Each year on April 10, brothers and sisters across America celebrate the annual Siblings Day holiday. But what about the millions of Americans who don't have any brothers or sisters? April 12 is National Only Child Day, a special day that celebrates the only child in the family.
Whether you have one, two or a slew of siblings or happen to be a one-and-only, there are advantages and disadvantages of having siblings as well as being an only child.
Only children don't have to share toys or bedrooms with annoying brothers and sisters. They can sit in the front seat of the car anytime they want to, too. Plus, only children don't have to fight for their parents undivided attention. And, most importantly, they don't have to wear those dingy, tired and tattered, hand-me-down clothes and shoes.

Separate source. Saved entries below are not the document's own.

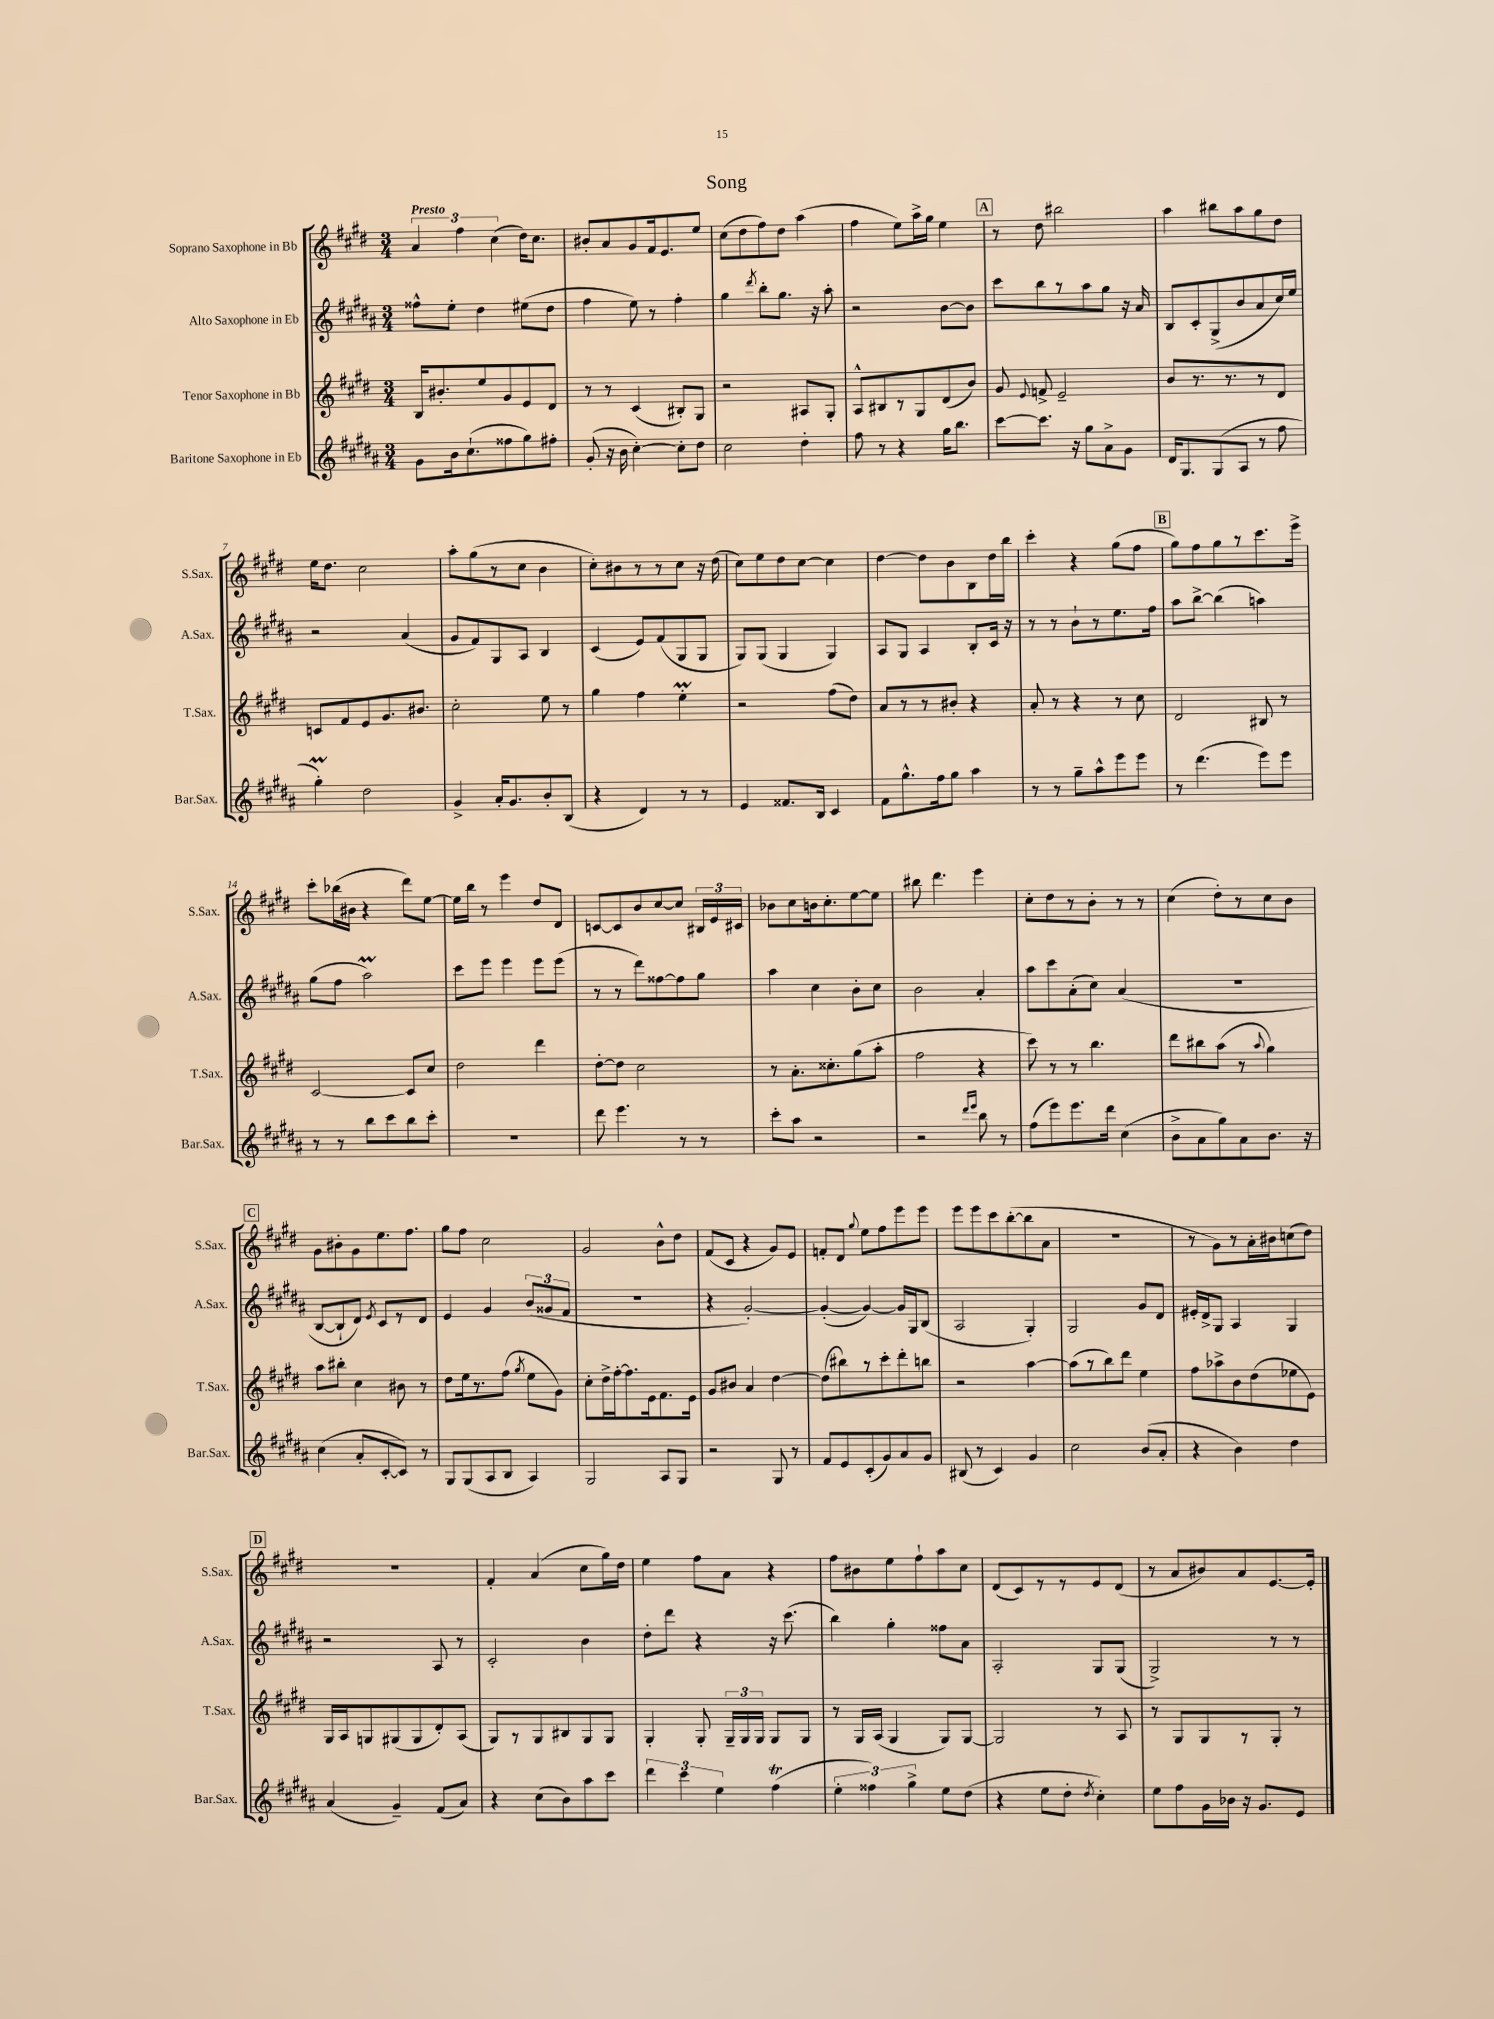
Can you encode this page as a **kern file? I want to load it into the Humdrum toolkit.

**kern	**kern	**kern	**kern
*staff4	*staff3	*staff2	*staff1
*clefG2	*clefG2	*clefG2	*clefG2
*k[f#c#g#d#a#]	*k[f#c#g#d#]	*k[f#c#g#d#a#]	*k[f#c#g#d#]
*M3/4	*M3/4	*M3/4	*M3/4
8g#	16B	8ff##^^	6a
.	8.b#'	.	.
16b	.	8ee'	.
.	.	.	6ff#
(8.cc#`	.	.	.
.	8ee	4dd#	.
.	.	.	(6cc#
8ff##	8g#	.	.
8gg#)	8e	(8ee#	16dd#)
.	.	.	8.cc#
8ff#'	8d#	8dd#	.
=	=	=	=
(8g#'	8r	4ff#	8b#'
16r	8r	.	8a
16b	.	.	.
[4cc#')	(4c#	8ee)	8g#
.	.	8r	16f#
.	.	.	8.e
8cc#']	8B#')	4ff#'	.
8dd#	8G#	.	8ee
=	=	=	=
2cc#	2r	4gg#	(8cc#
.	.	.	8dd#
.	.	8qddd#	.
.	.	8bb'	8ff#)
.	.	8.gg#	8dd#
4dd#'	8A#	.	(4aa
.	.	16r	.
.	8G#'	8aa#'	.
=	=	=	=
8ff#	8A^^	2r	4ff#
8r	8B#	.	.
4r	8r	.	8ee)
.	8G#	.	16aa^
.	.	.	16gg#
16gg#	(8d#	[8b	4ee
8.bb	.	.	.
.	8b)	8b]	.
=	=	=	=
[8ccc#	8g#	8ccc#	8r
.	8qqe	.	.
8.ccc#]	8f^	8bb	8dd#
.	2e~	8r	2bb#
16r	.	.	.
8gg#	.	8aa#	.
8a#^	.	8gg#	.
8g#	.	16r	.
.	.	16a#	.
=	=	=	=
16d#	8b	8B	4aa
8.G#	.	.	.
.	8.r	8c#'	.
(8G#	.	(8G#^	8bb#
.	8.r	.	.
8A#	.	8b	8aa
8r	8r	8a#	8gg#
8ff#	8d#	16cc#)	8dd#
.	.	16ee	.
=	=	=	=
4gg#')	8c	2r	16ee
.	.	.	8.dd#
.	8f#	.	.
2dd#	8e	.	2cc#
.	8.g#	.	.
.	.	(4a#	.
.	8.b#	.	.
=	=	=	=
4g#^	2cc#'	8g#	8aa'
.	.	8f#)	(8gg#
16a#'	.	8G#	8r
8.g#	.	.	.
.	.	8A#	8cc#
8b'	8ee	4B	4b
(8B	8r	.	.
=	=	=	=
4r	4gg#	(4c#	8cc#')
.	.	.	8b#
4d#)	4ff#	8e)	8r
.	.	(8f#	8r
8r	4ee'	8G#	8cc#
8r	.	8G#	16r
.	.	.	(16dd#
=	=	=	=
4e	2r	8G#)	8cc#)
.	.	(8G#	8ee
8.f##	.	4G#	8dd#
.	.	.	[8cc#
16B	.	.	.
4c#	(8ff#	4G#)	4cc#]
.	8dd#)	.	.
=	=	=	=
8f#	8a	8A#	[4dd#
8.gg#^^	8r	8G#	.
.	8r	4A#	8dd#]
16ff#	.	.	.
8gg#	8b#'	.	8b
4aa#	4r	8B'	8B
.	.	16c#	16dd#
.	.	16r	16bb
=	=	=	=
8r	8a'	8r	4ccc#'
8r	8r	8r	.
8gg#~	4r	8b`	4r
8aa#^^	.	8r	.
8eee	8r	8.ee	(8gg#
8eee	8cc#	.	8ff#
.	.	16ff#	.
=	=	=	=
8r	2d#	8aa#	8gg#)
(4.ddd#	.	[8bb^	8ff#
.	.	(4bb]	8gg#
.	.	.	8r
8eee)	8B#	4aa)	8.ccc#
8eee	8r	.	.
.	.	.	16eee^
=	=	=	=
8r	[2c#	(8gg#	8ccc#'
8r	.	8ff#	(16bb-
.	.	.	16b#
8bb	.	2aa#)	4r
8ccc#	.	.	.
8bb	8c#]	.	8ddd#)
8ccc#'	8cc#	.	[8ee
=	=	=	=
2.r	2dd#	8ccc#	16ee]
.	.	.	16bb
.	.	8eee	8r
.	.	4eee	4eee
.	4ddd#	8eee	8dd#
.	.	(8eee	8d#
=	=	=	=
8ddd#	[8dd#'	8r	[8c
4.eee	8dd#]	8r	8c]
.	2cc#	8ddd#)	8b
.	.	[8ff##	[8cc#
8r	.	8ff##]	8cc#]
8r	.	8gg#	24B#
.	.	.	24e
.	.	.	24c#
=	=	=	=
8ccc#'	8r	4aa#	8b-
8aa#	8.a'	.	8cc#
2r	.	4cc#	16b
.	8.cc##'	.	8.cc#'
.	(8gg#	8b'	[8ee
.	8aa'	8cc#	8ee]
=	=	=	=
2r	2ff#	2b	8bb#
.	.	.	4.ddd#
16qqddd#	.	.	.
16qqeee	.	.	.
8bb	4r	4a#'	4eee
8r	.	.	.
=	=	=	=
(8ff#	8ccc#)	8aa#	8cc#'
8eee)	8r	8ccc#	8dd#
8.eee	8r	(8a#'	8r
.	4.bb	8cc#)	8b'
16ddd#	.	.	.
(4cc#	.	(4a#	8r
.	.	.	8r
=	=	=	=
8b^	8ddd#	2.r	(4cc#
8a#	8bb#	.	.
8gg#)	(8aa	.	8dd#')
8a#	8r	.	8r
.	8qqaa	.	.
8.b	4gg#)	.	8cc#
.	.	.	8b
16r	.	.	.
=	=	=	=
(4cc#	8aa	[8B	8g#
.	8bb#'	8B`]	8b#'
8a#'	4cc#	8d#)	8g#
.	.	8qe	.
[8c#'	.	8c#	8.ee
8c#])	8b#	8r	.
.	.	.	8.ff#
8r	8r	8d#	.
=	=	=	=
8G#	8dd#	4e	8gg#
(8G#	16ee	.	8ff#
.	8.r	.	.
8A#	.	4g#	2cc#
8B	(8ff#	.	.
.	8qgg#	.	.
4A#)	8ee	(12b	.
.	.	12g##	.
.	8g#)	.	.
.	.	12f#	.
=	=	=	=
2G#	8cc#'	2.r	2g#
.	16dd#^	.	.
.	[16ff#'	.	.
.	8.ff#]	.	.
.	16e	.	.
8A#	8.f#	.	8b^^
8G#	.	.	8dd#
.	16e	.	.
=	=	=	=
2r	8g#	4r	(8f#
.	8b#	.	8c#
.	4a	[2g#')	4r
8G#	[4dd#	.	8g#)
8r	.	.	8e
=	=	=	=
8f#	(8dd#]	(4g#'_	8f'
8e	8bb#)	.	8d#
.	.	.	8qqgg#
(8c#'	8r	4g#_)	8ee
8g#)	8ccc#'	.	8ff#
8a#	8ddd#'	16g#]	8eee
.	.	16G#	.
8g#	8bb	(8B	8eee
=	=	=	=
(8B#	2r	2A#	8eee
8r	.	.	8eee
4c#)	.	.	8ccc#
.	.	.	([8bb'
4g#	[4aa	4G#')	8bb]
.	.	.	8a
=	=	=	=
2cc#	(8aa]	2G#	2.r
.	8r	.	.
.	8bb)	.	.
.	8ddd#	.	.
(8b	4ee	8g#	.
8a#'	.	8d#	.
=	=	=	=
4r	8ff#	16e#'	8r
.	.	16d#^	.
.	8aa-^	8G#	8g#)
4b)	8b	4A#	8r
.	(8dd#	.	16a'
.	.	.	16b#
4dd#	8ee-	4G#	(8cc
.	8e)	.	8dd#)
=	=	=	=
(4a#	16G#	2r	2.r
.	16A	.	.
.	8G	.	.
4g#~)	(8G#	.	.
.	8G#	.	.
(8f#	8d#')	8A#	.
8a#)	(8A	8r	.
=	=	=	=
4r	8G#)	2c#'	4f#'
.	8r	.	.
(8cc#	8G#	.	(4a
8b)	8B#	.	.
8aa#	8G#	4b	8cc#
8ccc#	8G#	.	16gg#)
.	.	.	16dd#
=	=	=	=
6ddd#	4G#'	8dd#'	4ee
.	.	8ddd#	.
6ccc#	.	.	.
.	8G#'	4r	8ff#
6ee	.	.	.
.	24G#~	.	8a
.	24G#	.	.
.	24G#	.	.
(4ff#	8G#	16r	4r
.	.	(8.ccc#	.
.	8G#	.	.
=	=	=	=
6ee'	8r	4bb)	8ff#
.	16G#	.	8b#
6ff##)	.	.	.
.	(16A	.	.
.	4G#	4gg#'	8ee
6gg#^	.	.	.
.	.	.	8ff#`
8ee	8G#)	8ff##	8aa
(8dd#	[8G#	8a#	8cc#
=	=	=	=
4r	2G#]	2A#'	(8d#
.	.	.	8c#)
8ee	.	.	8r
8dd#'	.	.	8r
8qdd#	.	.	.
4cc#')	8r	8G#	8e
.	8A	(8G#	(8d#
=	=	=	=
8ee	8r	2G#^)	8r
8ff#	8G#	.	8a
16g#	8G#	.	8b#)
16b-	.	.	.
16r	8r	.	8a
8.g#	.	.	.
.	8G#'	8r	[8.e
8e	8r	8r	.
.	.	.	16e']
==	==	==	==
*-	*-	*-	*-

On the other hand - singlets don't have brothers and sisters to play (fight) with. They can't blame that broken or missing valuable on their sibling (although Fido most certainly could have done it!) But for some, being an only child can be lonely. And some people assume an only child means a spoiled, selfish child.
Despite some negative stereotypes, only children do quite well and enjoy very successful careers and lives, just like those of us with siblings. And by the way, only children have two special days to celebrate during the year. National Only-Children's Day is observed on the last Sunday in July.
April 12 is also National Licorice Day and National Grilled Cheese Sandwich Day.